How Real Companies Run This
Netflix runs across multiple regions and availability zones precisely so that losing one datacenter, or even one region, does not take the service down, and they famously break their own infrastructure on purpose to prove the failover works. Their architecture leans on VPCs, careful segmentation, and edge placement so a stream starts fast no matter where you are.

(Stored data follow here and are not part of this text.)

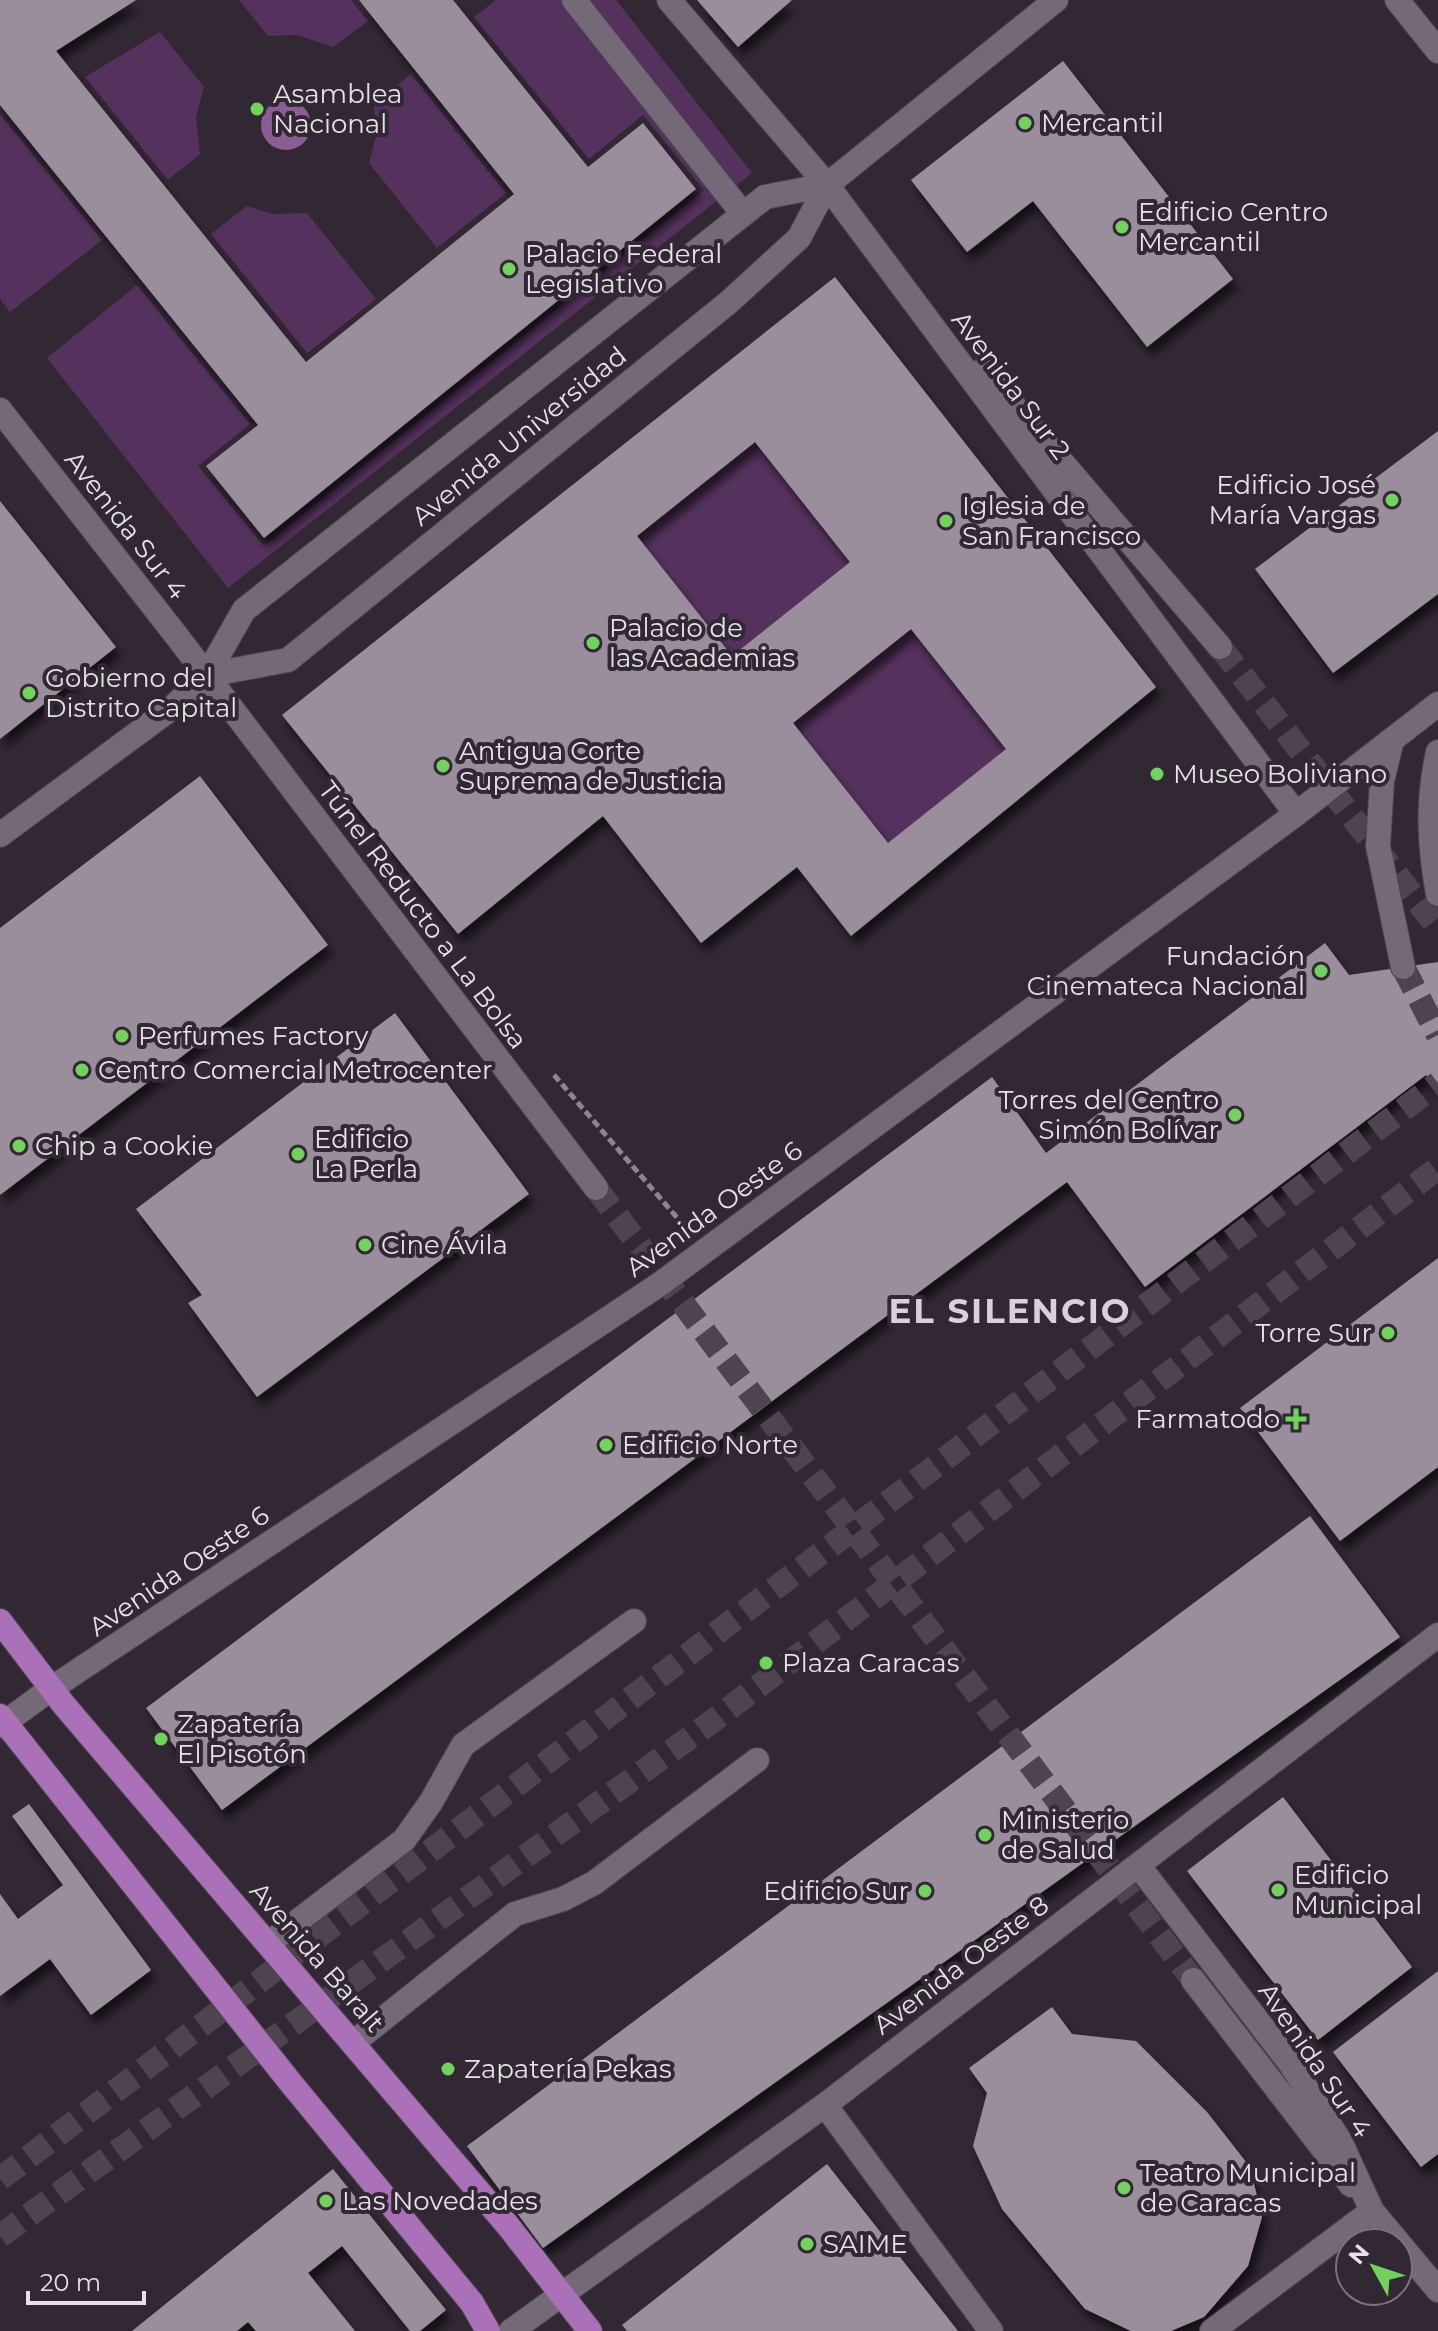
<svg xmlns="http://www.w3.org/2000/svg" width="1438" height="2331" font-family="Montserrat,sans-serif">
<defs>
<filter id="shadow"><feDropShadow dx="5" dy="9" stdDeviation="4" flood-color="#0009"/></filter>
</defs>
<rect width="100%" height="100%" fill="#322834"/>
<path fill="#55325d" d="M239,0h112l17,21 -35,26 -36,-12 -29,1z
M496,0h120l136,173 -524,415 -181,-230 90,-73 113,139 -52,42 66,80 440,-356 -61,-75 -54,44 -115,-142z
M160,32l44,55 -8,30 4,37 -32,26 -83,-103z
M411,74l95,119 -69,55 -68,-85 7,-27 -2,-32z
M0,114l102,126 -92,72 -10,-13z
M247,206l25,8 35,-1 69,86 -69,54 -96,-119z
M755,442l95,120 -118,94 -95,-120z
M911,629l95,120 -118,94 -95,-120z"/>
<path fill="#8a5e94" d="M261 125a25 25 0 1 1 50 0a25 25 0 1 1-50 0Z"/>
<path fill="#9a8e9c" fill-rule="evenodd" filter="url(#shadow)" d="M0,0h136l-80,51 250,311 208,-168 -155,-194h94l135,167 55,-44 53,66 -432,349 -58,-72 52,-41 -258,-320z
M697,0h95l-54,47z
M1063,61l170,218 -86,68 -114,-146 -66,51 -56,-72z
M835,277l321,410 -305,249 -54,-69 -96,76 -98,-127 -145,118 -176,-219zM755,442l95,120 -118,94 -95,-120zM911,629l95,120 -118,94 -95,-120z
M1438,431v163l-105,79 -78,-104z
M0,501l116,146 -116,92z
M200,776l128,169 -328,250v-267z
M1325,943l24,32 89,-13v129l-12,-16 -281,212 -78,-105 -845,628 -76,-102 846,-631 54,76z
M395,1013l134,181 -272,203 -69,-94 14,-8 -66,-86z
M1438,1258v209l-98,74 -100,-133z
M1310,1516l90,121 -857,611 -76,-102z
M1283,1797l129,170 -94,73 -131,-169z
M29,1804l122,166 -60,45 -41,-56 -50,37v-102l18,25 45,-34 -51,-69z
M1438,1971v183l-17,13 -88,-115z
M1052,2007l20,27 64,7 71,71 43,55 12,50 -14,49 -44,51 -33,14h-40l-46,-22 -83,-100 -29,-63 14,-53 -18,-25z
M827,2164l131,167h-331l-5,-6z
M333,2169l113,141 -26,21h-10l-68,-85 -34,27 47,58h-99l-8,-9 -11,9h-105z"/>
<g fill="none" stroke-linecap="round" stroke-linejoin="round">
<path stroke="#4d444f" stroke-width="24" stroke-dasharray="24 12" stroke-linecap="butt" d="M1220,647l218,281
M1403,967l35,68
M596,1188l597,792"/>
<path stroke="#4d444f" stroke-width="24" stroke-dasharray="24 12" stroke-linecap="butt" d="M0,2179l1438,-1096
M0,2236l710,-513 728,-555"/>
<g stroke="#4b434d" stroke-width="26">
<path id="minor" d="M574,0l169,214
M669,0l158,185 469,629
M1397,0l41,51
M983,370l237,277
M0,410l179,229 417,549
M207,675l81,-15 441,-358 70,-64 28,-53 229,-185
M1392,740l-10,41 -4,65 25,121
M1438,752c-11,50 -9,92 0,142
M0,835l173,-128 34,-32 37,-65 521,-413 62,-12
M0,1726l52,-38 608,-404 636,-470 142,-110
M1138,1865l152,198 50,78 32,70 66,79
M269,1943l135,-103 27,-38 32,-57 171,-124
M1193,1980l158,205
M354,2042l161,-128 48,-15 31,-16 163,-123
M825,2105l166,226
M511,2331l314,-226 613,-470
M1212,2331l160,-120"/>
</g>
<g stroke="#4b434d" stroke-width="26">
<path id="major" d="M0,1621l64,84 445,522 81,104
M0,1716l290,366 182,221 16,28"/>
</g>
<path stroke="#8c848e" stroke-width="5" stroke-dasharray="8 4" stroke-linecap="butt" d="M554,1075l132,153"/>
<use href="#minor" stroke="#746976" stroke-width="24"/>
<use href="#major" stroke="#ab71b8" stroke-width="24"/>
</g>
<g fill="#72d25d" stroke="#322834" stroke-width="3">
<circle cx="257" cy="109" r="8"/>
<circle cx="1025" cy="123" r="8"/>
<circle cx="1122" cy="227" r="8"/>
<circle cx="509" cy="269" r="8"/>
<circle cx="1392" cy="500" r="8"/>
<circle cx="946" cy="521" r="8"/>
<circle cx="593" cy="643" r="8"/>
<circle cx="29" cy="693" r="8"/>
<circle cx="443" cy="766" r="8"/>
<circle cx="1157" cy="774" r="8"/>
<circle cx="1321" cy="971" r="8"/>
<circle cx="122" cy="1036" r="8"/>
<circle cx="82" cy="1070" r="8"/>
<circle cx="1235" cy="1115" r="8"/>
<circle cx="19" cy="1146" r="8"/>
<circle cx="298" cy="1154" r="8"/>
<circle cx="365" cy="1245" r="8"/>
<circle cx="1388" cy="1333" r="8"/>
<path d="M1292 1407h8v8h8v8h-8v8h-8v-8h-8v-8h8z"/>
<circle cx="606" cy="1445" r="8"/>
<circle cx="766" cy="1663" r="8"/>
<circle cx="161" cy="1739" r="8"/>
<circle cx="985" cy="1835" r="8"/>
<circle cx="1278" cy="1890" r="8"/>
<circle cx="925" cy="1891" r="8"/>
<circle cx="448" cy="2069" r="8"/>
<circle cx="1124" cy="2188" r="8"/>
<circle cx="326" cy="2201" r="8"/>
<circle cx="807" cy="2244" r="8"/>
</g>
<g text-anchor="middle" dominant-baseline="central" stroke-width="8" stroke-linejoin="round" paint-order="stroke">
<g font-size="26" fill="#e6e0e7" stroke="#322834" text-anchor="start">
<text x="273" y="94">Asamblea<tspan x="273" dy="30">Nacional</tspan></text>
<text x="1041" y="123">Mercantil</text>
<text x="1138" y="212">Edificio Centro<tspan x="1138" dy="30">Mercantil</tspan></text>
<text x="525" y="254">Palacio Federal<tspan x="525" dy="30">Legislativo</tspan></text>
<text x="1376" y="485" text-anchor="end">Edificio José<tspan x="1376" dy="30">María Vargas</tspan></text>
<text x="962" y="506">Iglesia de<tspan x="962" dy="30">San Francisco</tspan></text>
<text x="609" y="628">Palacio de<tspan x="609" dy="30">las Academias</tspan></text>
<text x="45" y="678">Gobierno del<tspan x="45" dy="30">Distrito Capital</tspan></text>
<text x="459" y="751">Antigua Corte<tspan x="459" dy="30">Suprema de Justicia</tspan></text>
<text x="1173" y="774">Museo Boliviano</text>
<text x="1305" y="956" text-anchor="end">Fundación<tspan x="1305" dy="30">Cinemateca Nacional</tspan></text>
<text x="138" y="1036">Perfumes Factory</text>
<text x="98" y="1070">Centro Comercial Metrocenter</text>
<text x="1219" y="1100" text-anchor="end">Torres del Centro<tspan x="1219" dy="30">Simón Bolívar</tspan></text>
<text x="314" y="1139">Edificio<tspan x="314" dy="30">La Perla</tspan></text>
<text x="35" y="1146">Chip a Cookie</text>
<text x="381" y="1245">Cine Ávila</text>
<text x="1372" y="1333" text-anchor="end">Torre Sur</text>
<text x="1280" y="1419" text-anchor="end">Farmatodo</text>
<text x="622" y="1445">Edificio Norte</text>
<text x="782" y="1663">Plaza Caracas</text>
<text x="177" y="1724">Zapatería<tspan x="177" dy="30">El Pisotón</tspan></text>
<text x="1001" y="1820">Ministerio<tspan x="1001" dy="30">de Salud</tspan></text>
<text x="1294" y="1875">Edificio<tspan x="1294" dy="30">Municipal</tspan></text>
<text x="909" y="1891" text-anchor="end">Edificio Sur</text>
<text x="464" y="2069">Zapatería Pekas</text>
<text x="1140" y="2173">Teatro Municipal<tspan x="1140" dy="30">de Caracas</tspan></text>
<text x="342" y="2201">Las Novedades</text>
<text x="823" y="2244">SAIME</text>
</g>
<g font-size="26" fill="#e6e0e7" stroke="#322834">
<text transform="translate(1011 385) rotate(53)">Avenida Sur 2</text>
<text transform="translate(519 436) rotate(-39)">Avenida Universidad</text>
<text transform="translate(126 525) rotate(52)">Avenida Sur 4</text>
<text transform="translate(423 915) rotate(53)">Túnel Reducto a La Bolsa</text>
<text transform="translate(714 1209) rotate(-36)">Avenida Oeste 6</text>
<text transform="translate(179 1571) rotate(-34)">Avenida Oeste 6</text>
<text transform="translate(317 1957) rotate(49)">Avenida Baralt</text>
<text transform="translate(961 1965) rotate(-37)">Avenida Oeste 8</text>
<text transform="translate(1315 2060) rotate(56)">Avenida Sur 4</text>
</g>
<g font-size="34" font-weight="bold" letter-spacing="2" fill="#dbcedd" stroke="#322834">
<text x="1010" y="1311">EL SILENCIO</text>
</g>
</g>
<g transform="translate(1374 2267) rotate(310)"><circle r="38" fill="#322834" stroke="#7a727c" stroke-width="2"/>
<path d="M0-6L14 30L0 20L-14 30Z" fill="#72d25d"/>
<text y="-12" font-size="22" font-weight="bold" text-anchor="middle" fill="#e6e0e7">N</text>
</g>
<path d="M28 2291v12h116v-12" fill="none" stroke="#e6e0e7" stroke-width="4"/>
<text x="40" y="2291" font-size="24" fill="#e6e0e7" stroke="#322834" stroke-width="6" paint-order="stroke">20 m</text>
</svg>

Most large enterprises connect their datacenter to the cloud with Direct Connect for the predictable, low-latency private path it gives, then fall back to a Site-to-Site VPN as an encrypted backup. Banks and healthcare companies lean hard on network segmentation, DMZs, and bastion hosts because regulators require that a breach in one zone cannot reach patient or financial data in another. Fast-moving startups go the other direction and live on serverless and PaaS so a tiny team can ship without an operations group, accepting cold starts and provider lock-in as the price of speed.
The pattern underneath all of it is the same. Companies match the level of control to the actual constraint. They use the most managed option that still meets their latency, compliance, and cost needs, and they spend their scarce engineering attention on the boundaries between systems, because that is where both the outages and the breaches happen.